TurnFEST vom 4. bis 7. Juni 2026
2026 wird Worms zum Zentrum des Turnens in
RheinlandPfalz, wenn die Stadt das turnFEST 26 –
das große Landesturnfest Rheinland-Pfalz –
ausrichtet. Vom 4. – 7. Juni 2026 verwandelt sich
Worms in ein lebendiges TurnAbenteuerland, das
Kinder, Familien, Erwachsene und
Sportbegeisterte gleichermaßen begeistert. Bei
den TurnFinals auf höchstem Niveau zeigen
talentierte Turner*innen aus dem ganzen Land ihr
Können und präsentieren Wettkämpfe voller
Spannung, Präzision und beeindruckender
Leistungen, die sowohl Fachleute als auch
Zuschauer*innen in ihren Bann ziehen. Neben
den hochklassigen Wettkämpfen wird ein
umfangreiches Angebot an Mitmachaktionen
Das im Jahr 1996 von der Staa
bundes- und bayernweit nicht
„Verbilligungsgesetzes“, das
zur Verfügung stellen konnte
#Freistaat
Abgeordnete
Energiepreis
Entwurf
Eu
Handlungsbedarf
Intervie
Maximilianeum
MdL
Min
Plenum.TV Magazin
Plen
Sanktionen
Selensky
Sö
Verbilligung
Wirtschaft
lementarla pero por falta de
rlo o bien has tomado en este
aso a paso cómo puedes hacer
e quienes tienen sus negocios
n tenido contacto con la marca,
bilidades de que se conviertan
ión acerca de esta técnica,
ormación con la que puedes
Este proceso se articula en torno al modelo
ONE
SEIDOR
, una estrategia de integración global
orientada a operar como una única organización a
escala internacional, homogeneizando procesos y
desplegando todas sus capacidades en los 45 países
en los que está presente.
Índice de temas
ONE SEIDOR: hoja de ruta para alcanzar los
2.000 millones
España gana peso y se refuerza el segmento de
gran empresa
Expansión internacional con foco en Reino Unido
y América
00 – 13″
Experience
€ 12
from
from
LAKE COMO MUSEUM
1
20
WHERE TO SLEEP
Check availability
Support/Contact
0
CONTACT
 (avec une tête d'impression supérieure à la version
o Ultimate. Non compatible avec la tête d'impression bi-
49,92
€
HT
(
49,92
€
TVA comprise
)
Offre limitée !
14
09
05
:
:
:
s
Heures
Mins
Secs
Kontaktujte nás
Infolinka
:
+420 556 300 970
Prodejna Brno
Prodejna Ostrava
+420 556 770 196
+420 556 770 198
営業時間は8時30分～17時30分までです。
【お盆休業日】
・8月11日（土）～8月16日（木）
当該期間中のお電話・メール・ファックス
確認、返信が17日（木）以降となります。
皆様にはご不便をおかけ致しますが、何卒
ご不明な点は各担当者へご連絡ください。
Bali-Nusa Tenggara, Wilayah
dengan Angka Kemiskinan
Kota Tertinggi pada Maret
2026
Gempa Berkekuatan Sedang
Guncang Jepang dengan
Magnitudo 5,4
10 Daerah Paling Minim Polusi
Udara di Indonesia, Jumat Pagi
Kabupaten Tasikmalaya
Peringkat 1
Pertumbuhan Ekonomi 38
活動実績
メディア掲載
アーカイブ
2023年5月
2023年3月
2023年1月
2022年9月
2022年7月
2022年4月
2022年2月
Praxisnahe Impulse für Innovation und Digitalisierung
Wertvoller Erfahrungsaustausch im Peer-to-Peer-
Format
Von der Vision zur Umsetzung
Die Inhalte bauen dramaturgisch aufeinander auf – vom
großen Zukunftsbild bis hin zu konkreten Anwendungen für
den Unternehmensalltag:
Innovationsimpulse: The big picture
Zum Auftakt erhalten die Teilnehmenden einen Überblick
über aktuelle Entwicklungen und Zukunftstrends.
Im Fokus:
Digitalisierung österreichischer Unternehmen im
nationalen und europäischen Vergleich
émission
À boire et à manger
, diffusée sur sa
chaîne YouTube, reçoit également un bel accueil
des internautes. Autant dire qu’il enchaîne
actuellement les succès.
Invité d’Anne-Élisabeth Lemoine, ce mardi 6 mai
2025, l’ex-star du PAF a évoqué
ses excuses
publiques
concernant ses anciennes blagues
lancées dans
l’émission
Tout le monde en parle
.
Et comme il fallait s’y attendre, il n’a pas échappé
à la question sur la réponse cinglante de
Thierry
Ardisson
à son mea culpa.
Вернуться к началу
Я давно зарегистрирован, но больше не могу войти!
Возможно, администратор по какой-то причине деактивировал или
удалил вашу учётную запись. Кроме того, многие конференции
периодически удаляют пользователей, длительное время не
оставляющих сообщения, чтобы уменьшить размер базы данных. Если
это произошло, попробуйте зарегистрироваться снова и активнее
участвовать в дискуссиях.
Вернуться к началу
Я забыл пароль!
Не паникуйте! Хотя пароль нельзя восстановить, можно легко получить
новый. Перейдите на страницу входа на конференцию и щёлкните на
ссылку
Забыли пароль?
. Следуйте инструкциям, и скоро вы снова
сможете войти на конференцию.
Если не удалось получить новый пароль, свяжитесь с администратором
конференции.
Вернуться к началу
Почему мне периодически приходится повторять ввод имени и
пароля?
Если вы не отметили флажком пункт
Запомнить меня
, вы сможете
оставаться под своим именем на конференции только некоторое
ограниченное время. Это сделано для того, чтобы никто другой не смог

------------------------------------------------------------------------

**Try it:** Reproduce every line of the listing above in the same order. Keep each line's wording, spelling and punctuation unchanged.

**Solution for this task:**
TurnFEST vom 4. bis 7. Juni 2026
2026 wird Worms zum Zentrum des Turnens in
RheinlandPfalz, wenn die Stadt das turnFEST 26 –
das große Landesturnfest Rheinland-Pfalz –
ausrichtet. Vom 4. – 7. Juni 2026 verwandelt sich
Worms in ein lebendiges TurnAbenteuerland, das
Kinder, Familien, Erwachsene und
Sportbegeisterte gleichermaßen begeistert. Bei
den TurnFinals auf höchstem Niveau zeigen
talentierte Turner*innen aus dem ganzen Land ihr
Können und präsentieren Wettkämpfe voller
Spannung, Präzision und beeindruckender
Leistungen, die sowohl Fachleute als auch
Zuschauer*innen in ihren Bann ziehen. Neben
den hochklassigen Wettkämpfen wird ein
umfangreiches Angebot an Mitmachaktionen
Das im Jahr 1996 von der Staa
bundes- und bayernweit nicht
„Verbilligungsgesetzes“, das
zur Verfügung stellen konnte
#Freistaat
Abgeordnete
Energiepreis
Entwurf
Eu
Handlungsbedarf
Intervie
Maximilianeum
MdL
Min
Plenum.TV Magazin
Plen
Sanktionen
Selensky
Sö
Verbilligung
Wirtschaft
lementarla pero por falta de
rlo o bien has tomado en este
aso a paso cómo puedes hacer
e quienes tienen sus negocios
n tenido contacto con la marca,
bilidades de que se conviertan
ión acerca de esta técnica,
ormación con la que puedes
Este proceso se articula en torno al modelo
ONE
SEIDOR
, una estrategia de integración global
orientada a operar como una única organización a
escala internacional, homogeneizando procesos y
desplegando todas sus capacidades en los 45 países
en los que está presente.
Índice de temas
ONE SEIDOR: hoja de ruta para alcanzar los
2.000 millones
España gana peso y se refuerza el segmento de
gran empresa
Expansión internacional con foco en Reino Unido
y América
00 – 13″
Experience
€ 12
from
from
LAKE COMO MUSEUM
1
20
WHERE TO SLEEP
Check availability
Support/Contact
0
CONTACT
 (avec une tête d'impression supérieure à la version
o Ultimate. Non compatible avec la tête d'impression bi-
49,92
€
HT
(
49,92
€
TVA comprise
)
Offre limitée !
14
09
05
:
:
:
s
Heures
Mins
Secs
Kontaktujte nás
Infolinka
:
+420 556 300 970
Prodejna Brno
Prodejna Ostrava
+420 556 770 196
+420 556 770 198
営業時間は8時30分～17時30分までです。
【お盆休業日】
・8月11日（土）～8月16日（木）
当該期間中のお電話・メール・ファックス
確認、返信が17日（木）以降となります。
皆様にはご不便をおかけ致しますが、何卒
ご不明な点は各担当者へご連絡ください。
Bali-Nusa Tenggara, Wilayah
dengan Angka Kemiskinan
Kota Tertinggi pada Maret
2026
Gempa Berkekuatan Sedang
Guncang Jepang dengan
Magnitudo 5,4
10 Daerah Paling Minim Polusi
Udara di Indonesia, Jumat Pagi
Kabupaten Tasikmalaya
Peringkat 1
Pertumbuhan Ekonomi 38
活動実績
メディア掲載
アーカイブ
2023年5月
2023年3月
2023年1月
2022年9月
2022年7月
2022年4月
2022年2月
Praxisnahe Impulse für Innovation und Digitalisierung
Wertvoller Erfahrungsaustausch im Peer-to-Peer-
Format
Von der Vision zur Umsetzung
Die Inhalte bauen dramaturgisch aufeinander auf – vom
großen Zukunftsbild bis hin zu konkreten Anwendungen für
den Unternehmensalltag:
Innovationsimpulse: The big picture
Zum Auftakt erhalten die Teilnehmenden einen Überblick
über aktuelle Entwicklungen und Zukunftstrends.
Im Fokus:
Digitalisierung österreichischer Unternehmen im
nationalen und europäischen Vergleich
émission
À boire et à manger
, diffusée sur sa
chaîne YouTube, reçoit également un bel accueil
des internautes. Autant dire qu’il enchaîne
actuellement les succès.
Invité d’Anne-Élisabeth Lemoine, ce mardi 6 mai
2025, l’ex-star du PAF a évoqué
ses excuses
publiques
concernant ses anciennes blagues
lancées dans
l’émission
Tout le monde en parle
.
Et comme il fallait s’y attendre, il n’a pas échappé
à la question sur la réponse cinglante de
Thierry
Ardisson
à son mea culpa.
Вернуться к началу
Я давно зарегистрирован, но больше не могу войти!
Возможно, администратор по какой-то причине деактивировал или
удалил вашу учётную запись. Кроме того, многие конференции
периодически удаляют пользователей, длительное время не
оставляющих сообщения, чтобы уменьшить размер базы данных. Если
это произошло, попробуйте зарегистрироваться снова и активнее
участвовать в дискуссиях.
Вернуться к началу
Я забыл пароль!
Не паникуйте! Хотя пароль нельзя восстановить, можно легко получить
новый. Перейдите на страницу входа на конференцию и щёлкните на
ссылку
Забыли пароль?
. Следуйте инструкциям, и скоро вы снова
сможете войти на конференцию.
Если не удалось получить новый пароль, свяжитесь с администратором
конференции.
Вернуться к началу
Почему мне периодически приходится повторять ввод имени и
пароля?
Если вы не отметили флажком пункт
Запомнить меня
, вы сможете
оставаться под своим именем на конференции только некоторое
ограниченное время. Это сделано для того, чтобы никто другой не смог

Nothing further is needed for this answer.